## What is needed
Return each record word for word, keeping none of its pictures.

(Saved data entries)
━━━━
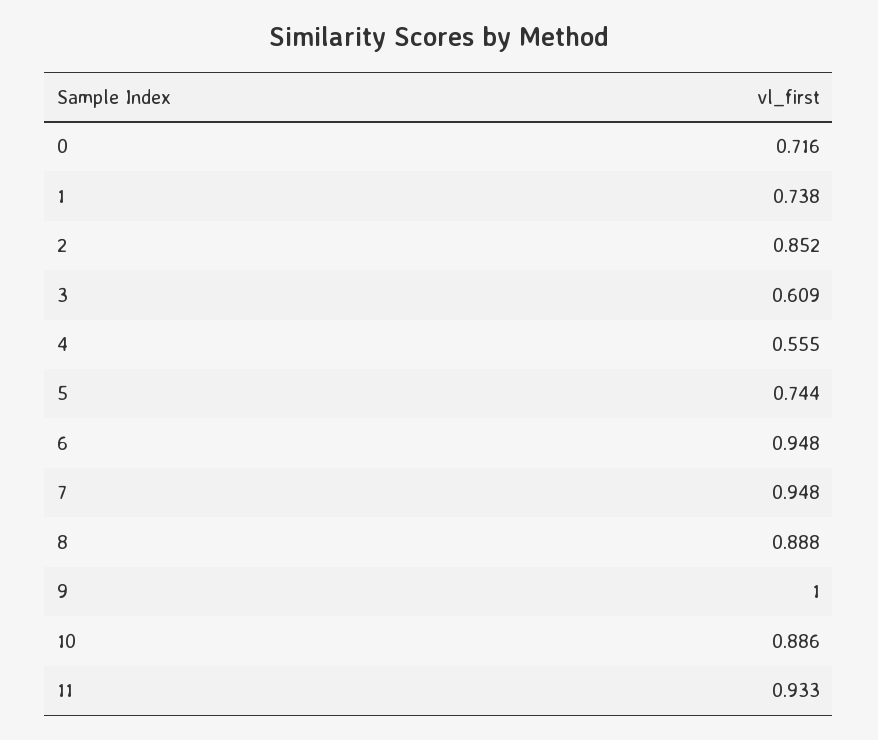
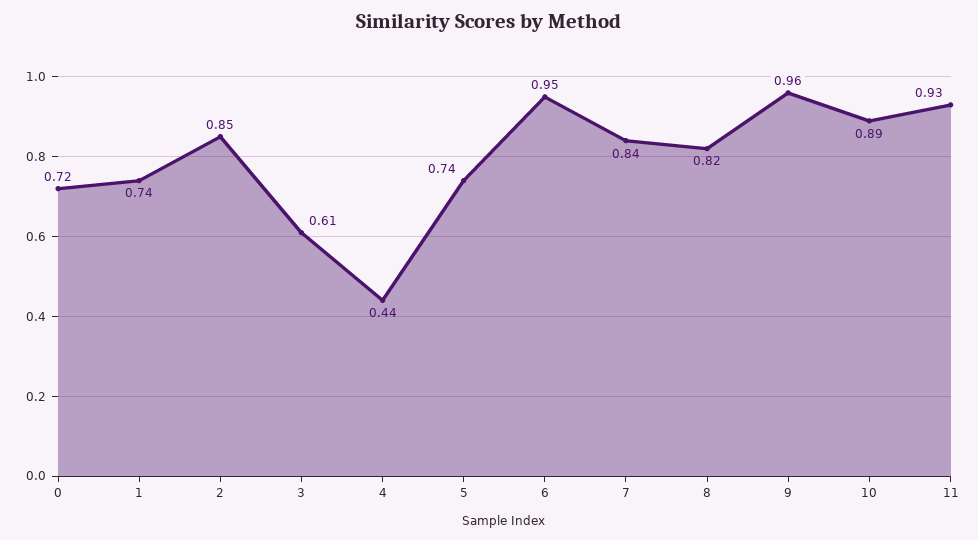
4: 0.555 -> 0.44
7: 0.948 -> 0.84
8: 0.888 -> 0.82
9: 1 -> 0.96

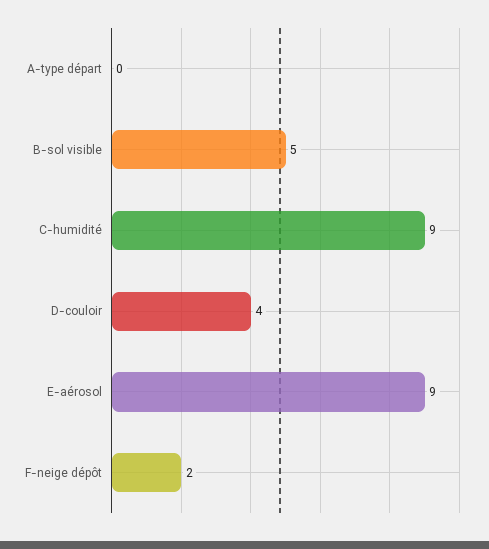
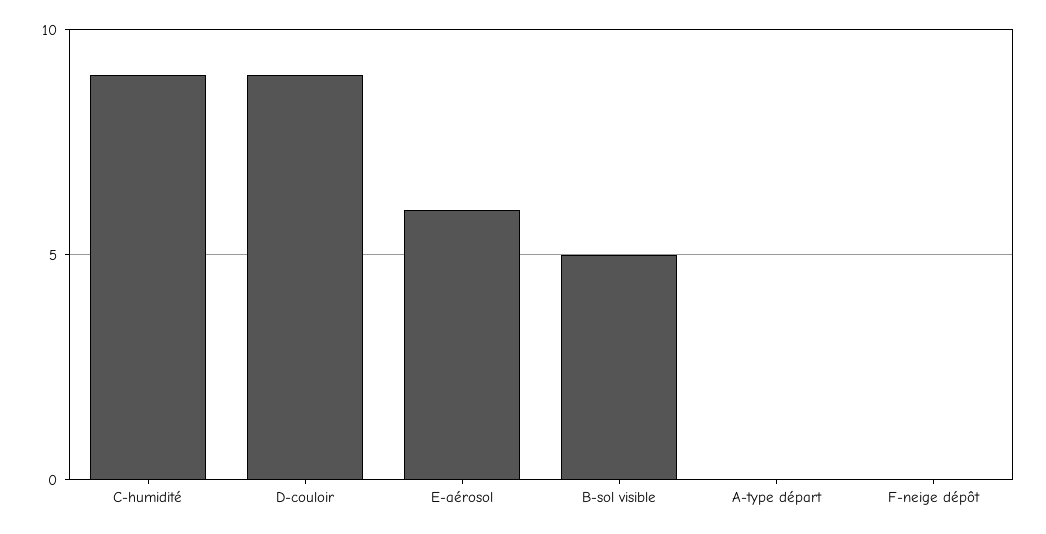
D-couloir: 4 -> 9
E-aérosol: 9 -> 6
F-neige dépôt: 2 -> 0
━━━━
## Finished exercise
4: 0.555 -> 0.44
7: 0.948 -> 0.84
8: 0.888 -> 0.82
9: 1 -> 0.96

D-couloir: 4 -> 9
E-aérosol: 9 -> 6
F-neige dépôt: 2 -> 0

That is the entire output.